Exercise requirements -
Once the pictures are set aside, retype the remaining entries exactly.

*** Extracted material ***

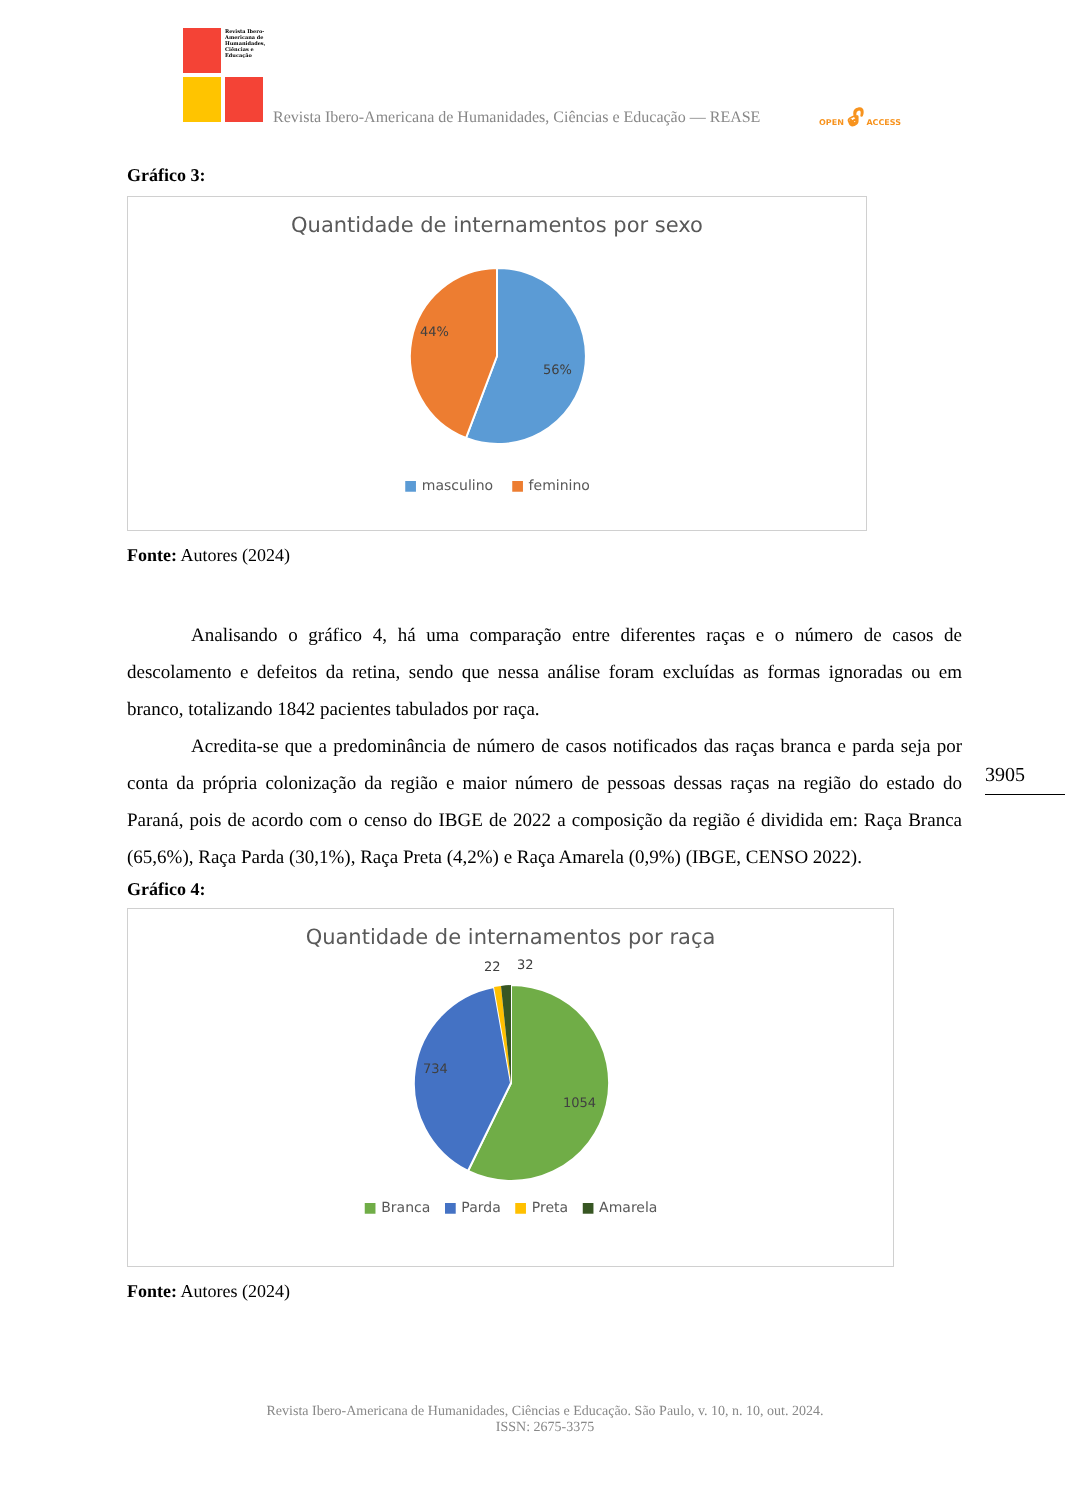Revista Ibero-Americana de Humanidades, Ciências e Educação
Revista Ibero-Americana de Humanidades, Ciências e Educação — REASE OPEN 🔓︎ ACCESS
Gráfico 3:
Quantidade de internamentos por sexo
44%
56%
■ masculino ■ feminino
Fonte: Autores (2024)
Analisando o gráfico 4, há uma comparação entre diferentes raças e o número de casos de descolamento e defeitos da retina, sendo que nessa análise foram excluídas as formas ignoradas ou em branco, totalizando 1842 pacientes tabulados por raça.
Acredita-se que a predominância de número de casos notificados das raças branca e parda seja por conta da própria colonização da região e maior número de pessoas dessas raças na região do estado do Paraná, pois de acordo com o censo do IBGE de 2022 a composição da região é dividida em: Raça Branca (65,6%), Raça Parda (30,1%), Raça Preta (4,2%) e Raça Amarela (0,9%) (IBGE, CENSO 2022).
Gráfico 4:
Quantidade de internamentos por raça
22
32
734
1054
■ Branca ■ Parda ■ Preta ■ Amarela
Fonte: Autores (2024)
3905
Revista Ibero-Americana de Humanidades, Ciências e Educação. São Paulo, v. 10, n. 10, out. 2024.
ISSN: 2675-3375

*** End of Extracted material ***

Result of the task -
Revista Ibero-Americana de Humanidades, Ciências e Educação
Revista Ibero-Americana de Humanidades, Ciências e Educação — REASE OPEN 🔓︎ ACCESS
Gráfico 3:
Quantidade de internamentos por sexo
44%
56%
■ masculino ■ feminino
Fonte: Autores (2024)
Analisando o gráfico 4, há uma comparação entre diferentes raças e o número de casos de descolamento e defeitos da retina, sendo que nessa análise foram excluídas as formas ignoradas ou em branco, totalizando 1842 pacientes tabulados por raça.
Acredita-se que a predominância de número de casos notificados das raças branca e parda seja por conta da própria colonização da região e maior número de pessoas dessas raças na região do estado do Paraná, pois de acordo com o censo do IBGE de 2022 a composição da região é dividida em: Raça Branca (65,6%), Raça Parda (30,1%), Raça Preta (4,2%) e Raça Amarela (0,9%) (IBGE, CENSO 2022).
Gráfico 4:
Quantidade de internamentos por raça
22
32
734
1054
■ Branca ■ Parda ■ Preta ■ Amarela
Fonte: Autores (2024)
3905
Revista Ibero-Americana de Humanidades, Ciências e Educação. São Paulo, v. 10, n. 10, out. 2024.
ISSN: 2675-3375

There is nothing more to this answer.